EXERCISE — Continue the passage about the worldwide survey of OCD experts on children who use disruptive and coercive behavior to force family accommodation, picking up right after its last sentence.

══ TEXT SHOWN

Despite the recognized importance of family accommodation (Storch et al., 2007) and of disruptive behaviours (Langley, Lewin, Bergman, Lee, & Piacentini, 2010) for the course of paediatric obsessive compulsive disorder (OCD), little has been published about children using disruptive and coercive behaviours as a means of imposing accommodation on their surroundings (Lebowitz, Omer, & Leckman, 2011; Lebowitz, Vitulano, & Omer, 2011). In an attempt to assess the frequency with which experts encounter such behaviours, and to determine some key aspects of the phenomenon as well as beliefs about how best to formulate and treat it, we conducted a worldwide survey among OCD experts. The survey was distributed via email to 511 corresponding authors of papers on OCD and to the approximately 4500 members of the Association for Behavioral and Cognitive Therapies (ABCT) via that organization’s list-serve. Overall, 110 experts from 27 countries completed the survey. The respondents included primarily psychologists and psychiatrists (52.7% and 40.9%, respectively).

════
══ INFORMATION PROVIDED

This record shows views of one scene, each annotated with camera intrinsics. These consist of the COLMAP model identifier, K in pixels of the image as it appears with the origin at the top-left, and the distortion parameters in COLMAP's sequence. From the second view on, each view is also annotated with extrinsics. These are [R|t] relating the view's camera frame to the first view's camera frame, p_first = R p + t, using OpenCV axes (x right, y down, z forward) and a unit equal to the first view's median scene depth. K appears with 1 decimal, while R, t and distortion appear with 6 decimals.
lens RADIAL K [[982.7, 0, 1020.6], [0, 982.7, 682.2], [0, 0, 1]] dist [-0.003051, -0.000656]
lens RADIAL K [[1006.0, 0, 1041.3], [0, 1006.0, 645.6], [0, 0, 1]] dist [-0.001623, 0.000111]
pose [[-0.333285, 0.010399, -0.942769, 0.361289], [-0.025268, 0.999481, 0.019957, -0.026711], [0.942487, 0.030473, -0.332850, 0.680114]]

════

TASK RESULT —
The behaviours of interest were described as follows: Coercive/Disruptive behaviours refer to situations in which a child or adolescent with OCD attempts to impose rules and prohibitions on others, particularly family members, because of his or her disorder. Coercion can include accommodation of rituals or forced participation in them, demands to perform actions instead of the child or to refrain from certain behaviours because they cause the child with OCD distress, and compulsive behaviours on the part of the child that negatively impact on others.
All but one of the responders (i.e.99%. see Figure 1(a)) reported encountering the coercive and disruptive behaviours described in at least some cases of paediatric OCD and most reported that they characterize at least one quarter of all of their paediatric OCD cases. Most responders reported that physical violence and/or the threat thereof were exhibited in some of the cases.
The primary targets of the coercive and disruptive behaviours were reported to be mothers, identified as a target by 95% of all responders (Figure 2). Fathers (57%) and siblings (49%) were also frequent targets. Most responders (58%) endorsed the view that these behaviours were most frequently restricted to the immediate home environment although in some cases the behaviours were seen in extended family settings as well as with peers.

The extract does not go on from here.